Portée par une demande sociétale croissante et une vraie volonté politique, l'agriculture biologique a le vent en poupe. La région Franche-Comté n'entend pas laisser passer cette chance.
Le 4 décembre dernier se tenait à Dannemarie-sur-Crête la seconde conférence régionale de l'agriculture biologique, à l'initiative du préfet de région.
L'occasion de faire l'état des lieux de ce mode de production en Franche-Comté, mais surtout d'éclairer les perspectives de développement à la lumière de références technico-économiques locales. Sur le plan national, la consommation de produits bios connaît une croissance impressionnante.
« Le chiffre d'affaires du secteur de l'alimentation biologique augmente de 10 % par an, c'est une courbe exponentielle ! Pour la France, ce secteur représente 2,6 milliards d'euros de chiffre d'affaires, soit 1,7 % du marché alimentaire. », explique Christelle Triboulot, animatrice d'Interbio.

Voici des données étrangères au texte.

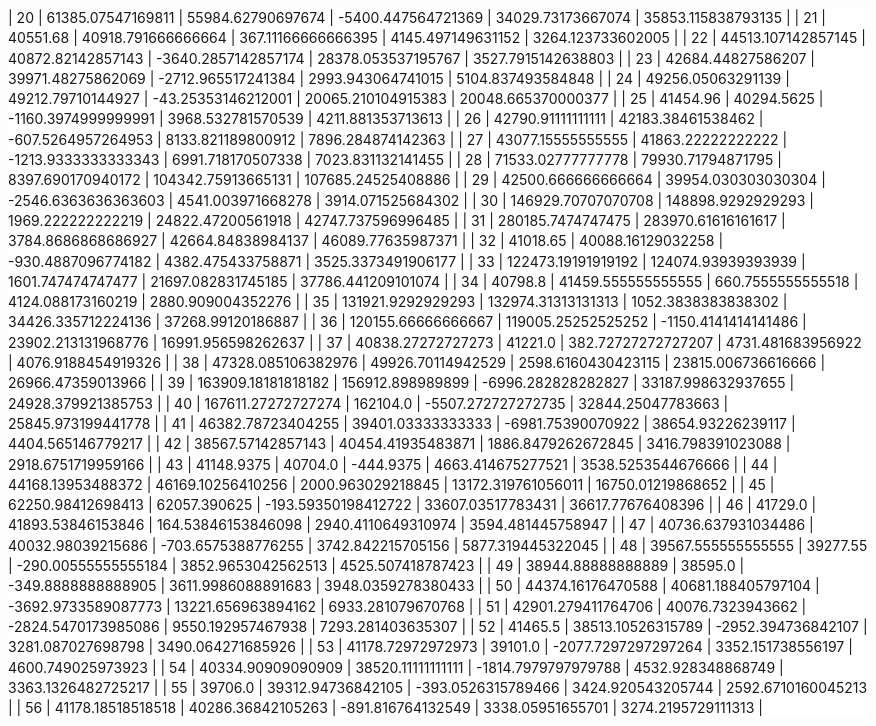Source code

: | 20 | 61385.07547169811 | 55984.62790697674 | -5400.447564721369 | 34029.73173667074 | 35853.115838793135 |
| 21 | 40551.68 | 40918.791666666664 | 367.11166666666395 | 4145.497149631152 | 3264.123733602005 |
| 22 | 44513.107142857145 | 40872.82142857143 | -3640.2857142857174 | 28378.053537195767 | 3527.7915142638803 |
| 23 | 42684.44827586207 | 39971.48275862069 | -2712.965517241384 | 2993.943064741015 | 5104.837493584848 |
| 24 | 49256.05063291139 | 49212.79710144927 | -43.25353146212001 | 20065.210104915383 | 20048.665370000377 |
| 25 | 41454.96 | 40294.5625 | -1160.3974999999991 | 3968.532781570539 | 4211.881353713613 |
| 26 | 42790.91111111111 | 42183.38461538462 | -607.5264957264953 | 8133.821189800912 | 7896.284874142363 |
| 27 | 43077.15555555555 | 41863.22222222222 | -1213.9333333333343 | 6991.718170507338 | 7023.831132141455 |
| 28 | 71533.02777777778 | 79930.71794871795 | 8397.690170940172 | 104342.75913665131 | 107685.24525408886 |
| 29 | 42500.666666666664 | 39954.030303030304 | -2546.6363636363603 | 4541.003971668278 | 3914.071525684302 |
| 30 | 146929.70707070708 | 148898.9292929293 | 1969.222222222219 | 24822.47200561918 | 42747.737596996485 |
| 31 | 280185.7474747475 | 283970.61616161617 | 3784.8686868686927 | 42664.84838984137 | 46089.77635987371 |
| 32 | 41018.65 | 40088.16129032258 | -930.4887096774182 | 4382.475433758871 | 3525.3373491906177 |
| 33 | 122473.19191919192 | 124074.93939393939 | 1601.747474747477 | 21697.082831745185 | 37786.441209101074 |
| 34 | 40798.8 | 41459.555555555555 | 660.7555555555518 | 4124.088173160219 | 2880.909004352276 |
| 35 | 131921.9292929293 | 132974.31313131313 | 1052.3838383838302 | 34426.335712224136 | 37268.99120186887 |
| 36 | 120155.66666666667 | 119005.25252525252 | -1150.4141414141486 | 23902.213131968776 | 16991.956598262637 |
| 37 | 40838.27272727273 | 41221.0 | 382.72727272727207 | 4731.481683956922 | 4076.9188454919326 |
| 38 | 47328.085106382976 | 49926.70114942529 | 2598.6160430423115 | 23815.006736616666 | 26966.47359013966 |
| 39 | 163909.18181818182 | 156912.898989899 | -6996.282828282827 | 33187.998632937655 | 24928.379921385753 |
| 40 | 167611.27272727274 | 162104.0 | -5507.272727272735 | 32844.25047783663 | 25845.973199441778 |
| 41 | 46382.78723404255 | 39401.03333333333 | -6981.75390070922 | 38654.93226239117 | 4404.565146779217 |
| 42 | 38567.57142857143 | 40454.41935483871 | 1886.8479262672845 | 3416.798391023088 | 2918.6751719959166 |
| 43 | 41148.9375 | 40704.0 | -444.9375 | 4663.414675277521 | 3538.5253544676666 |
| 44 | 44168.13953488372 | 46169.10256410256 | 2000.963029218845 | 13172.319761056011 | 16750.01219868652 |
| 45 | 62250.98412698413 | 62057.390625 | -193.59350198412722 | 33607.03517783431 | 36617.77676408396 |
| 46 | 41729.0 | 41893.53846153846 | 164.53846153846098 | 2940.4110649310974 | 3594.481445758947 |
| 47 | 40736.637931034486 | 40032.98039215686 | -703.6575388776255 | 3742.842215705156 | 5877.319445322045 |
| 48 | 39567.555555555555 | 39277.55 | -290.00555555555184 | 3852.9653042562513 | 4525.507418787423 |
| 49 | 38944.88888888889 | 38595.0 | -349.8888888888905 | 3611.9986088891683 | 3948.0359278380433 |
| 50 | 44374.16176470588 | 40681.188405797104 | -3692.9733589087773 | 13221.656963894162 | 6933.281079670768 |
| 51 | 42901.279411764706 | 40076.7323943662 | -2824.5470173985086 | 9550.192957467938 | 7293.281403635307 |
| 52 | 41465.5 | 38513.10526315789 | -2952.394736842107 | 3281.087027698798 | 3490.064271685926 |
| 53 | 41178.72972972973 | 39101.0 | -2077.7297297297264 | 3352.151738556197 | 4600.749025973923 |
| 54 | 40334.90909090909 | 38520.11111111111 | -1814.7979797979788 | 4532.928348868749 | 3363.1326482725217 |
| 55 | 39706.0 | 39312.94736842105 | -393.0526315789466 | 3424.920543205744 | 2592.6710160045213 |
| 56 | 41178.18518518518 | 40286.36842105263 | -891.816764132549 | 3338.05951655701 | 3274.2195729111313 |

Les perspectives sont excellentes. « La consommation d'aliments biologiques s'est encore accélérée depuis 2007, et n'a pas été affectée par la crise.
Les experts sont unanimes pour prédire que cette tendance est durable, et que le point d'équilibre se situe autour de 20 % de parts de marché pour le bio », précise-t-elle. 20 %, c'est justement l'objectif fixé par le Grenelle de l'environnement pour l'approvisionnement de la restauration hors foyer.
Le second objectif fixé par le gouvernement dans le cadre du plan « Agriculture biologique horizon 2012 » est d'atteindre 6 % de la SAU nationale.
« Actuellement, avec un peu moins de 21 000 ha, nous sommes à peine au-dessus de 3 % en Franche-Comté, détaille Denis Clerget, chef du service régional de la statistique agricole, mais nous observons une réelle dynamique de cette filière, avec une forte accélération des conversions. Alors qu'en 2007, 270 ha ont été convertis, en 2009, c'est 1 670 ha qui l'ont été et on s'attend à plus de 3 000 ha de conversions en 2010. »
Répondre à la demande
L'enjeu est de taille, puisqu'il s'agit finalement d'être capable ou non de répondre à la demande des consommateurs et de la société.
Si ce n'est pas possible, la part des importations continuera d'augmenter. « Les importations représentent aujourd'hui 30 % du marché, tous produits confondus : environ 25 % pour le lait et les produits laitiers, 30 % pour la farine, plus de 60 % pour les fruits et légumes. », poursuit Christelle Triboulot.
« Il faut profiter de cette ouverture et s'organiser pour surmonter les difficultés logistiques à répondre à la demande de la restauration collective publique : ou les paysans français y répondent, ou bien les opérateurs iront chercher ailleurs. Or la proximité est un atout pour l'environnement ! », insiste Claude Monnier, président de la chambre d'agriculture du Territoire de Belfort.
Sophie Fonquernie, qui suit le dossier « agriculture biologique » à la Chambre régionale d'agriculture, est sur la même longueur d'onde. « 58 % de la nourriture bio distribuée dans les cantines scolaires est produite en dehors de l'Union européenne ! Il y a une vraie nécessité à produire ces denrées localement.
Les conversions et les installations en agriculture biologique doivent s'appuyer sur des références économiques solides, pouvoir répondre à la question ''est-ce que je vais gagner autant ou plus en passant en bio ?'', car la question du revenu est fondamentale. Au niveau régional, nous allons renforcer l'équipe technique pour accompagner ces besoins, en passant de 1,8 à 3,6 équivalents temps plein, dès 2010, et mettre en place un pôle bio régional. »
Un pôle bio régional
L'objectif est bien entendu d'accompagner les conversions et les installations, ainsi que de mettre en place des essais techniques. En arrière-plan, l'idée est aussi de faire bénéficier l'ensemble des agriculteurs des avancées technico-économiques des agrobiologistes. « Il est temps de sortir du clivage et de l'opposition de ces deux formes d'agriculture. Il y a beaucoup à apprendre de part et d'autre, en matière de techniques de désherbage, d'autonomie... », assure l'éleveuse.
Les intervenants ont aussi souligné l'importance du rôle de l'interprofession pour accompagner ce développement. « Interbio n'est pas là pour défendre un pré carré, mais pour élaborer une politique commune, dans le respect des autres activités, déclarait ainsi Guy Reynard, son président. L'enjeu est de trouver un développement serein pour ne pas perturber les filières qui fonctionnent déjà.